Wednesday, May 18, 2011

The eurozone after Strauss-Kahn

by Martin Wolf

Financial Times

May 17, 2011

The sight of Dominique Strauss-Kahn, managing director of the International Monetary Fund and prospective candidate for the French presidency, doing the “perp walk” was stupefying. If the charges are true, this capable man is a lunatic. But, unless the case collapses, the event will cast a long shadow.

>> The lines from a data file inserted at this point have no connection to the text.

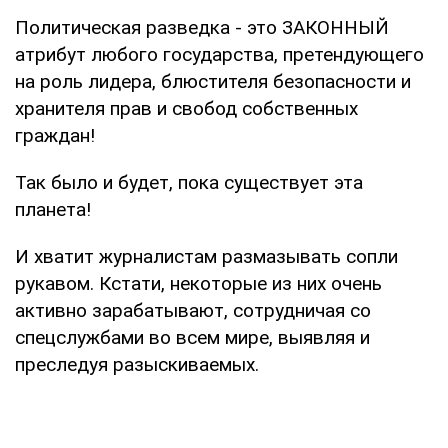
Политическая разведка - это ЗАКОННЫЙ
атрибут любого государства, претендующего
на роль лидера, блюстителя безопасности и
хранителя прав и свобод собственных
граждан!
Так было и будет, пока существует эта
планета!
И хватит журналистам размазывать сопли
рукавом. Кстати, некоторые из них очень
активно зарабатывают, сотрудничая со
спецслужбами во всем мире, выявляя и
преследуя разыскиваемых.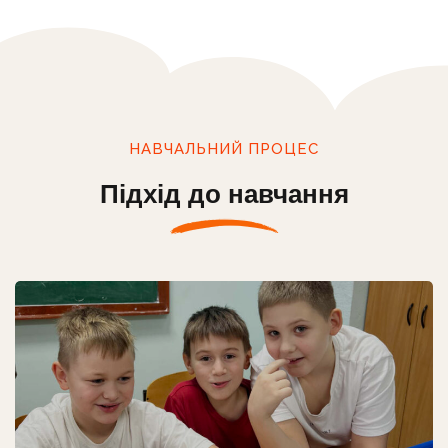
НАВЧАЛЬНИЙ ПРОЦЕС
Підхід до навчання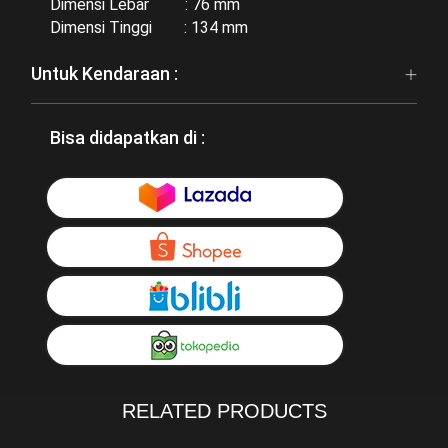
Dimensi Lebar : 76 mm
Dimensi Tinggi : 134 mm
Untuk Kendaraan :
Bisa didapatkan di :
RELATED PRODUCTS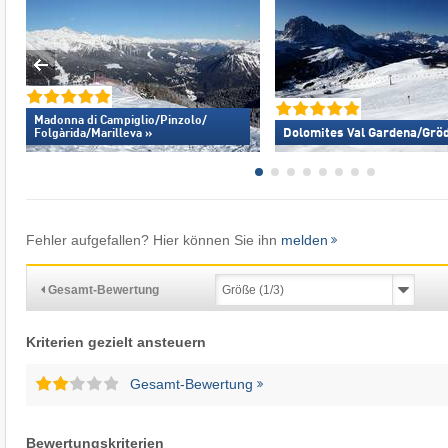
Madonna di Campiglio/​Pinzolo/​
Dolomites Val Gardena/​Grö
Folgàrida/​Marilleva »
Fehler aufgefallen? Hier können Sie ihn
melden
Gesamt-Bewertung
Kriterien gezielt ansteuern
Gesamt-Bewertung
Bewertungskriterien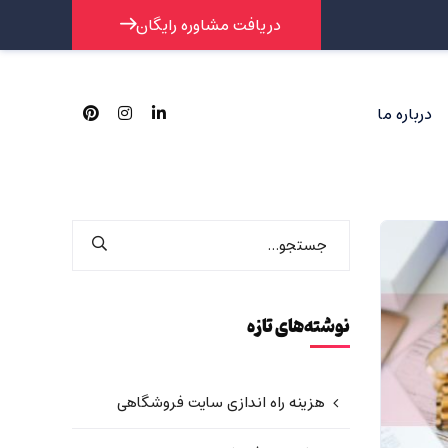
دریافت مشاوره رایگان
درباره ما
نوشته‌های تازه
هزینه راه اندازی سایت فروشگاهی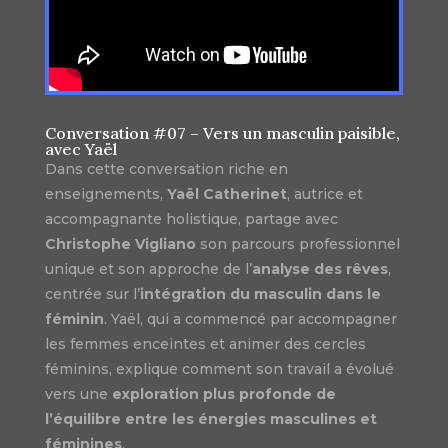
Conversation #07 – Vers un masculin paisible,
avec Yaël
Dans cette conversation riche en
enseignements,
Yaël Catherinet
, autrice et
accompagnante holistique, partage avec
Christophe Vigliano
son parcours professionnel
unique et son approche de l’
analyse des rêves
,
centrée sur l’
intégration du masculin dans le
féminin
. Yaël, qui a commencé par accompagner
les femmes enceintes et animer des cercles
féminins, explique comment son travail a évolué
vers une
exploration plus profonde de
l’équilibre entre les énergies masculines et
féminines
.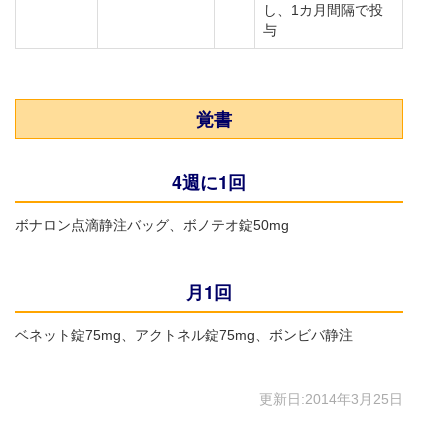
し、1カ月間隔で投
与
覚書
4週に1回
ボナロン点滴静注バッグ、ボノテオ錠50mg
月1回
ベネット錠75mg、アクトネル錠75mg、ボンビバ静注
更新日:2014年3月25日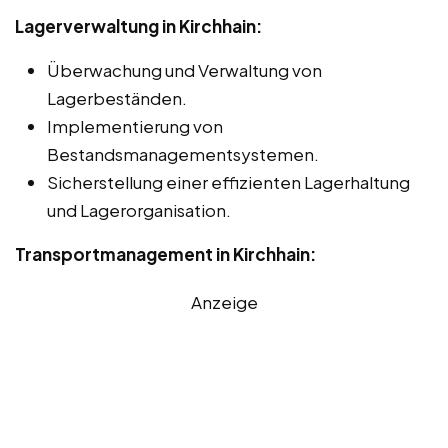
Lagerverwaltung in Kirchhain:
Überwachung und Verwaltung von
Lagerbeständen.
Implementierung von
Bestandsmanagementsystemen.
Sicherstellung einer effizienten Lagerhaltung
und Lagerorganisation.
Transportmanagement in Kirchhain:
Anzeige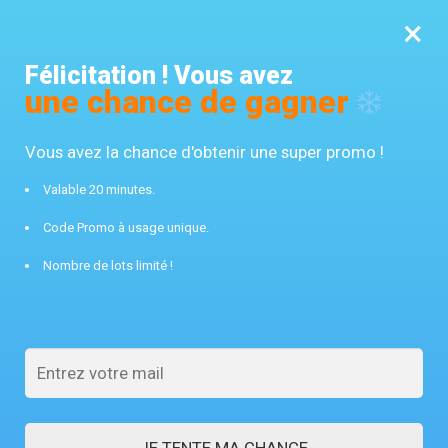
×
MENU
0
Félicitation ! Vous avez
10% offert avec le code FROST10
une chance de gagner
Accueil
/
Couverture chauffante
/
Couverture chauffante pour auto
Vous avez la chance d'obtenir une super promo !
Valable 20 minutes.
Code Promo à usage unique.
Nombre de lots limité !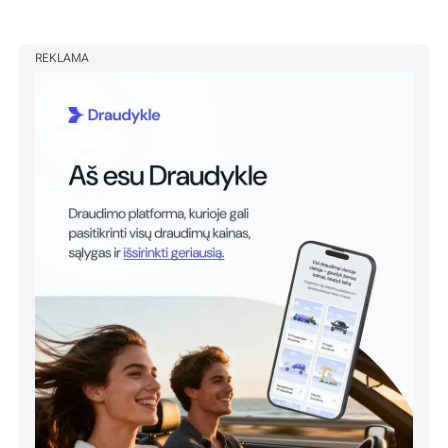
REKLAMA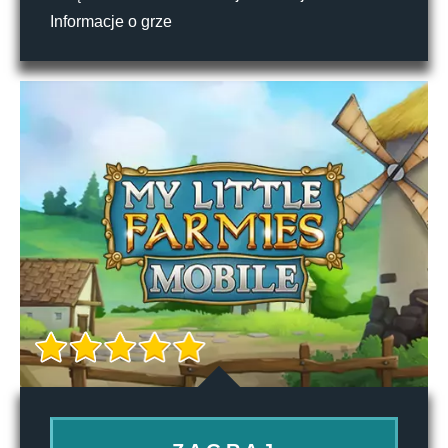
Informacje o grze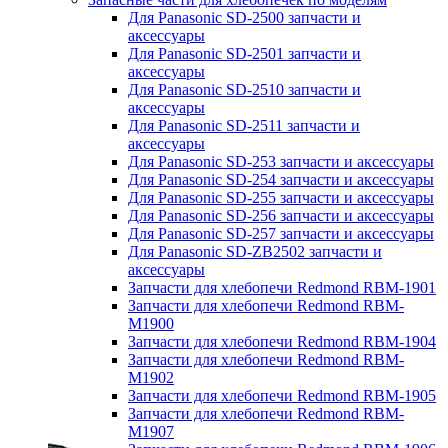
Для Panasonic SD-2500 запчасти и
аксессуары
Для Panasonic SD-2501 запчасти и
аксессуары
Для Panasonic SD-2510 запчасти и
аксессуары
Для Panasonic SD-2511 запчасти и
аксессуары
Для Panasonic SD-253 запчасти и аксессуары
Для Panasonic SD-254 запчасти и аксессуары
Для Panasonic SD-255 запчасти и аксессуары
Для Panasonic SD-256 запчасти и аксессуары
Для Panasonic SD-257 запчасти и аксессуары
Для Panasonic SD-ZB2502 запчасти и
аксессуары
Запчасти для хлебопечи Redmond RBM-1901
Запчасти для хлебопечи Redmond RBM-
M1900
Запчасти для хлебопечи Redmond RBM-1904
Запчасти для хлебопечи Redmond RBM-
M1902
Запчасти для хлебопечи Redmond RBM-1905
Запчасти для хлебопечи Redmond RBM-
M1907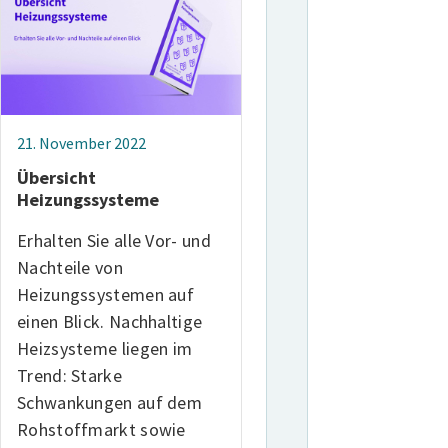
21. November 2022
Übersicht
Heizungssysteme
Erhalten Sie alle Vor- und
Nachteile von
Heizungssystemen auf
einen Blick. Nachhaltige
Heizsysteme liegen im
Trend: Starke
Schwankungen auf dem
Rohstoffmarkt sowie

Mr Strauss-Kahn turned out to be the right man in the right job at the right time. Initially, I had my doubts about the appointment of yet another Frenchman and a politician, at that, to run such a central international institution. I was wrong. Mr Strauss-Kahn proved to be a bold decision-maker, an effective politician and a competent economist. This combination is very rare. None of the candidates under discussion is likely to do the job as well as he did during the worst of the global and then eurozone financial crises.

Of course, it was widely expected that Mr Strauss-Kahn would shortly depart from the IMF, to run for the French presidency. But if he had won, he might have transformed the eurozone’s ability to manage its current internal crisis. Certainly, he would have brought to this task abilities the current French president, Nicolas Sarkozy, lacks: above all, intellectual weight and so credibility with policymakers in Germany, Europe’s premier power.

Mr Strauss-Kahn was among the very few senior European policymakers to whom the German leadership, particularly Angela Merkel, the chancellor, paid attention. At crucial moments, he was able to bring Europeans together. Indeed, he even seemed able to bring a divided German government together. I cannot imagine who could replace him. When there exist so many divisions within Europe and the decisions ahead are so complex and fraught, his absence will be keenly felt.